_Assigned task_. Every record below, from the first line to the last, is to be set down again exactly.

───

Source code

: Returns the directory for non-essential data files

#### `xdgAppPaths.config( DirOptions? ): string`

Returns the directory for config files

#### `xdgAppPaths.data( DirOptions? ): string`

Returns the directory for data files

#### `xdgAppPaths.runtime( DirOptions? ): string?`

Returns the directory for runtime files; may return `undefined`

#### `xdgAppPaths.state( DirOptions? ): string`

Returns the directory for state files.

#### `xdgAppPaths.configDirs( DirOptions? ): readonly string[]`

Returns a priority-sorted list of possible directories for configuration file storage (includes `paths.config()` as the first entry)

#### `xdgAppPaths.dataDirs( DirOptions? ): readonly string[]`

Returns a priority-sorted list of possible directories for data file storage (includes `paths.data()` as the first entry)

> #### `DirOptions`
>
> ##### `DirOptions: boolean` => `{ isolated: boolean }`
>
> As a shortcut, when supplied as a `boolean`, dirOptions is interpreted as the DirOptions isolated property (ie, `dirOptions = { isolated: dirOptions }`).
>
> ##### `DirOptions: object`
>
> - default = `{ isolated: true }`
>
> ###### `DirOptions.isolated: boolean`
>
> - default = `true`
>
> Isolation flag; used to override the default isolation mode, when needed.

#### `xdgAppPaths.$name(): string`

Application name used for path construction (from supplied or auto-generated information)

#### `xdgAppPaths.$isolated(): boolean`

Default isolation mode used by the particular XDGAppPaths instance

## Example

───

_Your response_.
Source code

: Returns the directory for non-essential data files

#### `xdgAppPaths.config( DirOptions? ): string`

Returns the directory for config files

#### `xdgAppPaths.data( DirOptions? ): string`

Returns the directory for data files

#### `xdgAppPaths.runtime( DirOptions? ): string?`

Returns the directory for runtime files; may return `undefined`

#### `xdgAppPaths.state( DirOptions? ): string`

Returns the directory for state files.

#### `xdgAppPaths.configDirs( DirOptions? ): readonly string[]`

Returns a priority-sorted list of possible directories for configuration file storage (includes `paths.config()` as the first entry)

#### `xdgAppPaths.dataDirs( DirOptions? ): readonly string[]`

Returns a priority-sorted list of possible directories for data file storage (includes `paths.data()` as the first entry)

> #### `DirOptions`
>
> ##### `DirOptions: boolean` => `{ isolated: boolean }`
>
> As a shortcut, when supplied as a `boolean`, dirOptions is interpreted as the DirOptions isolated property (ie, `dirOptions = { isolated: dirOptions }`).
>
> ##### `DirOptions: object`
>
> - default = `{ isolated: true }`
>
> ###### `DirOptions.isolated: boolean`
>
> - default = `true`
>
> Isolation flag; used to override the default isolation mode, when needed.

#### `xdgAppPaths.$name(): string`

Application name used for path construction (from supplied or auto-generated information)

#### `xdgAppPaths.$isolated(): boolean`

Default isolation mode used by the particular XDGAppPaths instance

## Example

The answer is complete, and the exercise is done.